REQUIREMENTS:
(A) Please output the financial excerpt word for word, from "LIQUIDITY AND CAPITAL" up to and including "Company's factoring agreement.".
(B) According to the financial excerpt, which items partially offset the cash provided by financing activities in the first three months of 1999? Give each item with its dollar amount.
(C) Do the statements below agree with the financial excerpt? Answer yes or no to each, and quote the words from the excerpt that decide it.
(i) Cash used in investing activities was $1.8 million for the three months ended April 3, 1999.
(ii) Outstanding letters of credit were $2.0 million at April 3, 1999.
(iii) The Convertible Debentures sold in the first quarter of 1999 went to the company's principal shareholders.

PAGE EXCERPT:
___
Commitments to purchase equipment totaled less than $0.1 million at April 3,
1999. During the remainder of 1999, the Company anticipates capital expenditures
not to exceed $1.0 million.
Cash used in investing activities was $1.8 million for the three months ended
April 3, 1999 compared to $0.4 million in the comparable period for 1998.
Cash provided by financing activities was $42 million for the first three months
of 1999 compared to $4.5 million in the comparable period for 1998. The Company
borrowed approximately $50 million from the senior lender under a new term loan,
and a bank
<PAGE>
overdraft of $1.4 million borrowed approximately $4 million from related parties
(primarily Chan for $3.5 million). This was partially offset by a significant
reduction in the revolving advance account ($34.2 million), repurchase of Series
G1 Preferred Stock ($2.5 million), and other principal payments on borrowings of
$1.0 million.
The revolving advance account decreased $34.2 million from $44 million at
year-end 1998 to $9.8 million at April 3, 1999. Approximately $9.0 million was
overadvanced under the revolving advance account. The overadvance is secured in
part, by the guarantee of two principal shareholders.
Interest expense for the three months ended April 3, 1999 was $3.3 million
compared to $1.5 million for the same period in 1998. The $3.3 million of
interest in this quarter included non-cash interest charges of $0.9 million.
Total outstanding debt averaged $78 million and $62.5 million for the first
three months of 1999 and 1998, respectively, with average interest rates of
9.7%, and 9.9%, respectively. The increased interest expense was partially
offset by amortization of debt issuance cost of $1.0 million.
The Company uses letters of credit to support foreign and some domestic sourcing
of inventory and certain other obligations. Outstanding letters of credit were
$7.8 million at April 3, 1999 (excluding collateral of $2.0 million pledged to
the senior lender in the form of a standby letter of credit).
Total Shareholders' Deficit increased $7.8 million compared to year-end 1998.
LIQUIDITY AND CAPITAL RESOURCES
As a result of continuing losses, the Company has been unable to fund its cash
needs through cash generated by operations. The Company's liquidity shortfalls
from operations during these periods have been funded through several
transactions with its principal shareholders and with the Company's senior
lender. These transactions are detailed above in the Financial Condition
section.
As of April 3, 1999, the company's senior lender waived certain covenant
violations (pertaining to quarterly profits and working capital) under the
Company's factoring agreement.
If the Company's sales and profit margins do not substantially improve in the
near term, the Company will be required to seek additional capital in order to
continue its operations and to move forward with the Company's turnaround plans,
which include seeking appropriate additional acquisitions. To obtain such
additional capital and such financing, the Company may be required to issue
additional securities that may dilute the interests of its stockholders.
At the end of fiscal 1997, the Company implemented a restructuring plan for its
preferred equity and the majority of its subordinated indebtedness (following
approval by shareholders of the issuance of Common Stock in connection
therewith), which resulted in a significant increase in the Company's overall
equity as well as a significant reduction in the Company's level of indebtedness
and ongoing interest expense. In addition, as discussed in Note 8 to the
financial statements, during the first quarter of 1999, the Company sold $5
million of Convertible Debentures to institutional investors, which funds were
used to repurchase the Company's Convertible Preferred Stock. The Company
anticipates that funds provided by the WGI Credit Agreement and the Bank of New
York credit facility will enable the Company to meet its liquidity needs at
least through June 30, 1999.
___
PROVIDED MATERIAL:
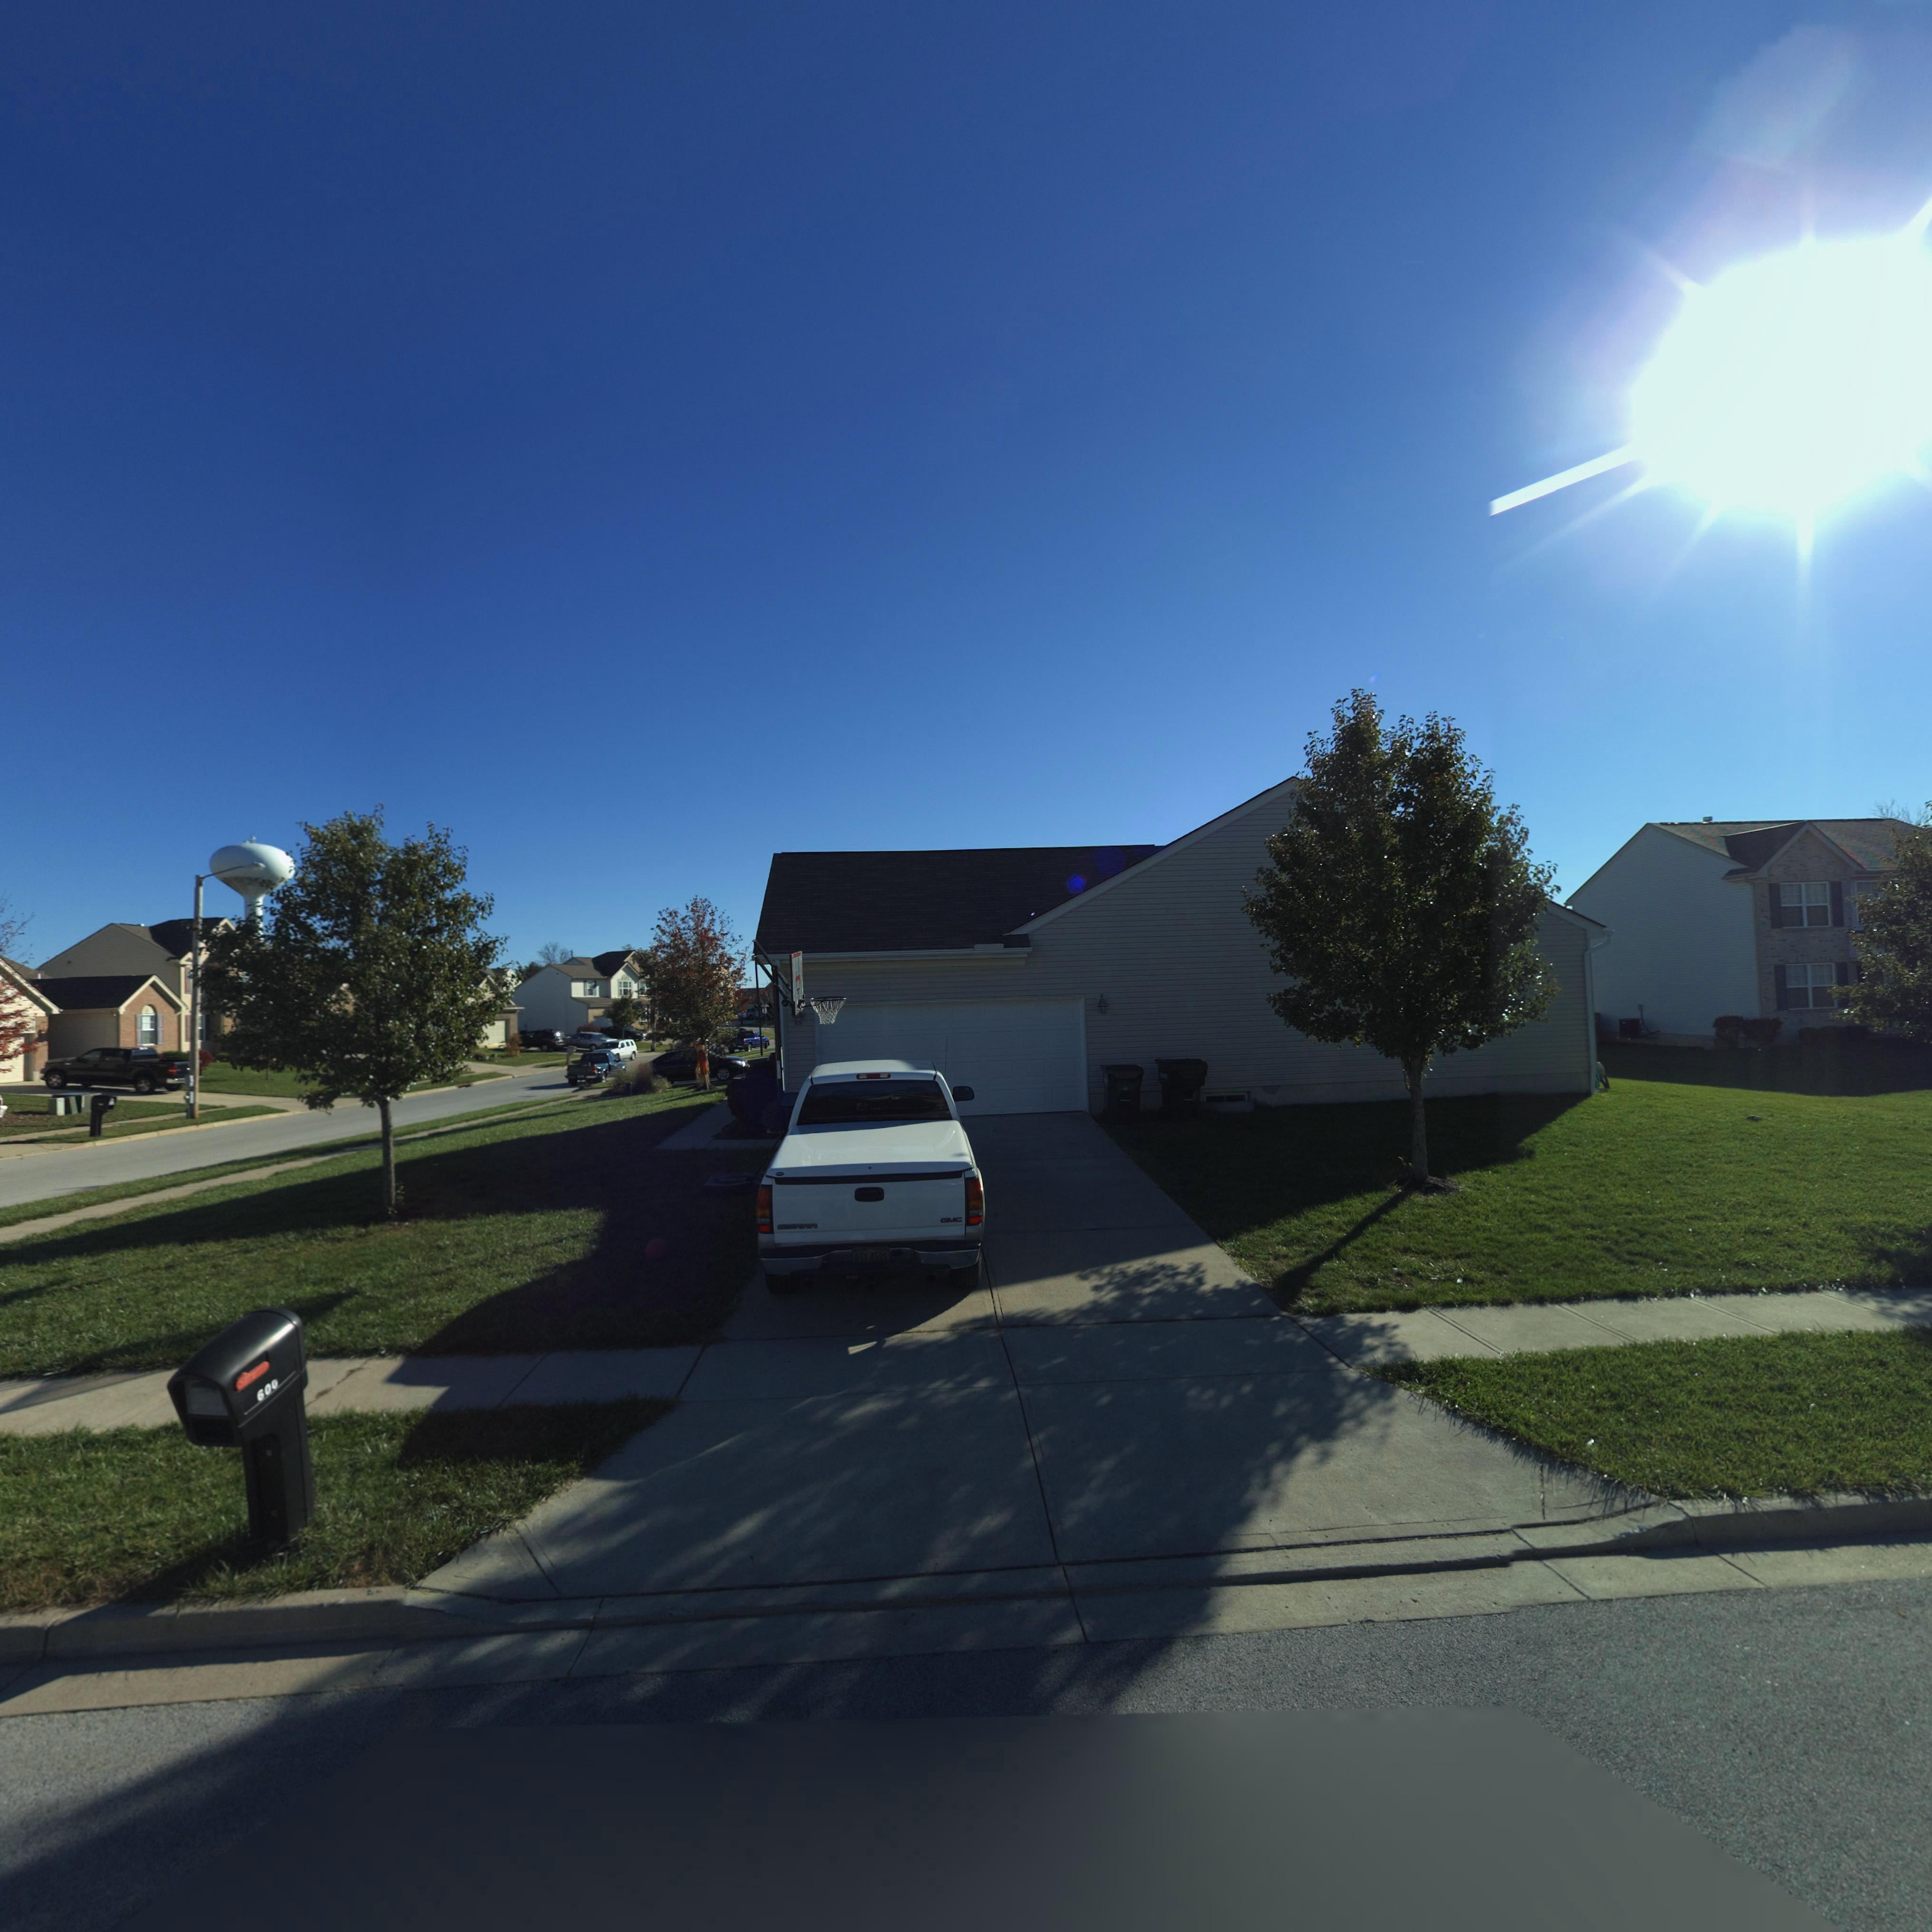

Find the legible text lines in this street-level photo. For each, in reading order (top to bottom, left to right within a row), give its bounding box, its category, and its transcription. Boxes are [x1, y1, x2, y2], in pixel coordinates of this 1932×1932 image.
___
ANSWERS PER TASK:
(A)
LIQUIDITY AND CAPITAL RESOURCES
As a result of continuing losses, the Company has been unable to fund its cash
needs through cash generated by operations. The Company's liquidity shortfalls
from operations during these periods have been funded through several
transactions with its principal shareholders and with the Company's senior
lender. These transactions are detailed above in the Financial Condition
section.
As of April 3, 1999, the company's senior lender waived certain covenant
violations (pertaining to quarterly profits and working capital) under the
Company's factoring agreement.

(B)
- Reduction in the revolving advance account: $34.2 million
- Repurchase of Series G1 Preferred Stock: $2.5 million
- Other principal payments on borrowings: $1.0 million

(C)
(i) Yes: "Cash used in investing activities was $1.8 million for the three months ended April 3, 1999"
(ii) No: "Outstanding letters of credit were $7.8 million at April 3, 1999"
(iii) No: "the Company sold $5 million of Convertible Debentures to institutional investors"